Jason thought that I would be interested in contributing to his wholly artificial debating website, full of "really insightful passages of prose" and sponsored by a not-quite-well-enough-known laptop brand. Jason was very wrong.
Tom sent me a limited edition invite to attend a West End preview of an upcoming Hollywood blockbuster, "solely for influential bloggers such as yourself". There was a chance to chat to the film's director afterwards and, as the real clincher, "drinks and nibbles" to follow. But Tom only gave me 8 hours to reply, which hinted that perhaps I wasn't one of his first choice targets, so I refused to bite. After the screening Tom showed his true colours by emailing me links to "QT, WMP, and Real zip files" of the event I'd missed, as well as a special embedded media player I might want to use. "The footage looks great and I really hope you're able to place it on your blog", he chirped. The sheer cheek of it! But all credit to Tom's opportunistic methods, because I've since seen this particular film promoted on blogs far more than any other in the history of the online world.
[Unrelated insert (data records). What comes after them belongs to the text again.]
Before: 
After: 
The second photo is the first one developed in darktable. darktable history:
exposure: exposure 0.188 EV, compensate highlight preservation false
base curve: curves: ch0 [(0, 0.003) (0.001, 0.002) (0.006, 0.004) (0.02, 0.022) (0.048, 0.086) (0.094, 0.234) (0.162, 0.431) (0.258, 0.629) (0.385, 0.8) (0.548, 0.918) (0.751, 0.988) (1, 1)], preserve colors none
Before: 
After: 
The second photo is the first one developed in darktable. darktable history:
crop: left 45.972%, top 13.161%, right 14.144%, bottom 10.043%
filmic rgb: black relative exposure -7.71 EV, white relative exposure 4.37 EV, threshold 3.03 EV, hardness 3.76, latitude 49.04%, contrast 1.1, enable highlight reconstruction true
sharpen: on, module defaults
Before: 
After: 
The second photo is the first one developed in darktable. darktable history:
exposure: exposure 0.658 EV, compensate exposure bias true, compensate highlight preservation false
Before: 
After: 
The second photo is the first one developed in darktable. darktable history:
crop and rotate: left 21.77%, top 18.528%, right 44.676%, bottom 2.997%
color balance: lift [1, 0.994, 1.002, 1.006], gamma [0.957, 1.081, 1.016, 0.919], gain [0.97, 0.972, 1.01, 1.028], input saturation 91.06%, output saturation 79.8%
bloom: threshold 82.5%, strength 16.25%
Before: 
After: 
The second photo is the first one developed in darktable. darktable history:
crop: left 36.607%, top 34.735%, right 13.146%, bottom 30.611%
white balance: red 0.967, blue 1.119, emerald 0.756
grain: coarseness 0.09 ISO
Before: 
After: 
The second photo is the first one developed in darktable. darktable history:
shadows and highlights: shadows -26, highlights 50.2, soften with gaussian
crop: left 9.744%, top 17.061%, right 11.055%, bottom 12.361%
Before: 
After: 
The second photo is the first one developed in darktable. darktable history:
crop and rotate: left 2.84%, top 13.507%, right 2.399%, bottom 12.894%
Lauren hoped I'd want to mention the magazine she works for, based in a metropolis across the Atlantic, which has just published a special edition comparing their city to London. Perhaps she thought I'd be antagonised into writing something really outspoken in response to an article entitled "Has the Food Over There Really Become Edible?". Or that I'd rise to the provocative bait of a comment like "But let's get serious: Would you really want to live there?". Oddly enough, Lauren, yes. Now stop being so smug and take your inaccurate one-sided editorial elsewhere.
Mel noted that I had, at some point in the past, linked to the website of The Daily Show with Jon Stewart. And so, for some inexplicable reason, he offered to send me me a free pair of jeans "to review and/or to use as a giveaway". I can only guess that he overlooked the postage required for transatlantic shipping, and failed to notice that my readers in the UK can't actually buy his special brand of jeans over here.
Guy offered me the opportunity to go for a free ride on a major London atrraction. This was part of an exclusive preview of a milestone-related photographic competition, to be launched at a champagne reception, which I might then hopefully plug shamelessly on my website in return. Like that would ever happen.
Ah, but hang on, I actually said 'Yes' to that last request, didn't I? Maybe this "freebies for bloggers" thing isn't as cut and dried as it first looks. But trust me, oh ye pushers of online advertising, that I forward 99% of your promotional emails instantly into my deleted items folder. Please don't waste your time sending them to me - target a few keen cut-and-paste bloggers to do your dirty work instead.